Poisoning the well

The assaults on our physical well-being, our souls and our psyches are constant in the modern world. Many of them are unavoidable; they're in the atmosphere and the food chain. We can, however, take steps to purify our bodies of the toxins which accumulate. Distilled water is suggested by a growing number of people as a means of removing toxins. We know there are damaging compounds in our water supply and people are deluded into thinking that bottled water is somehow purer.

Watch the following video and decide for yourself whether fancy branded water in plastic bottles is any better than treated tap water.

This video is now also on our Bitchute channel because it is so important.

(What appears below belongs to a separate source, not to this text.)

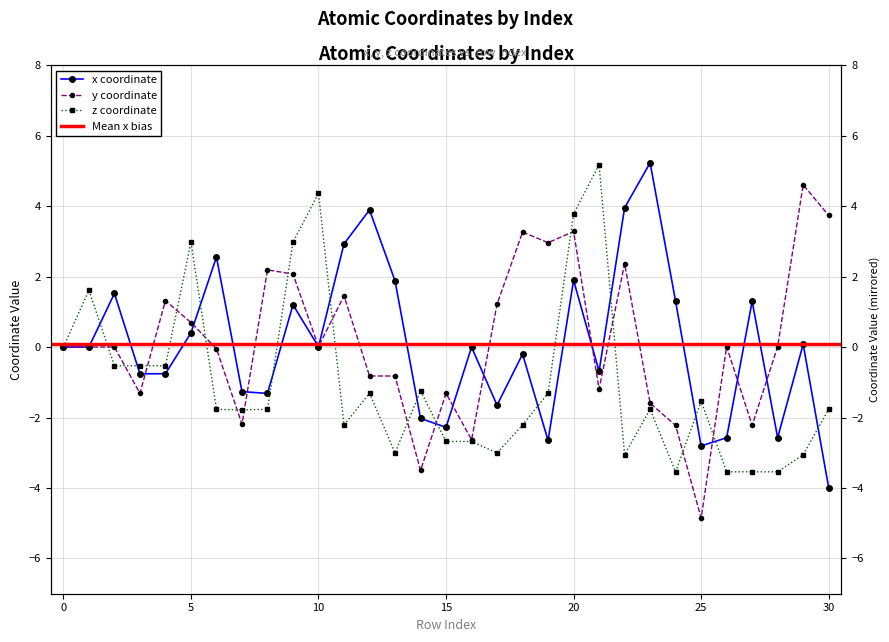

Rank the series at 27 from highest to lowest value.

x_coord, y_coord, z_coord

WATER TEST (5 minute video)

Comments   

 
0 #2 James Walter 2018-02-01 21:01
I found the unit in the UK for much less, £140
https://www.jdharris.com/water-distiller?gclid=EAIaIQobChMInIeLmcuF2QIVyqwYCh0gQgUbEAEYASAAEgJLQPD_BwE
 
 
0 #1 James Walter 2018-01-30 15:00
Here in Austria we pay €0.07083 per kwHr. I watched this video of a comparison of units, https://youtu.be/xzoZp7J_9gI The cheaper running cost unit in that video took 4.25 hours using 580 w/hr to make 4 liters. So the running cost is € 0.044/liter. I checked at a builder's store (OBI) and they sell distilled water for €0.32/liter in plastic containers. The unit costs €288, delivered, including sales tax, from Amazon here in Austria. Therefore, it takes making 1,042 liters for it to pay for itself. The Mayo clinic https://www.mayoclinic.org/healthy-lifestyle/nutrition-and-healthy-eating/in-depth/water/art-20044256 in the US was a bit weaselly about the amount of water people "need", saying that men need 3.7 liters, women 2.7 liters, of "fluids" per day (of course it really depends on body weight, not sex.) They go on to say we get some fluids from other liquids (but alcohol and some other fluids are diuretic, like caffeine in coffee, and increase your need for fluids) and 20% of the needed fluids come from foods (again, not very scientific - if you eat a lot of juicy fruits, you get more) - then fell back to the old saw, 8x8 oz water per day (about 1.8 liters). They cautioned that exercise and weather/climate will increase the requirement. I was not happy with their very vague answer and conflicting answer that did no real calculation. So I have opted for 3 liters of water per day for the average size person who does not exercise a lot, increased or reduced proportionally to body weight. If you really sweat, for whatever reason, add at least a liter. For every pint in the pub, add a pint. Then there is cooking. If you cook things in water, you need more. Back to the economics, so for a family of three, my educated by all this guess is a minimum 8 to 10 liters per day. Making the math easy, 10 liters per day means it will take you 104 days to pay for the unit (assuming it lasts forever - a false assumption). On that subject, I read the buyer's reports and it seems that the most common problem is that the heating unit stays on after the water in the boiler is gone. This is supposed to trip the breaker switch. I recommend a timer to shut it off automatically before the water all boils off. That should also make cleaning it easier.

Really bottom line is that I bought one. Even if the economics are better/worse to buy distilled water when it is on sale, I don't want to haul that much water and I don't like the plastic bottles - taste and other bad things coming out of the plastic and you have to recycle the plastic.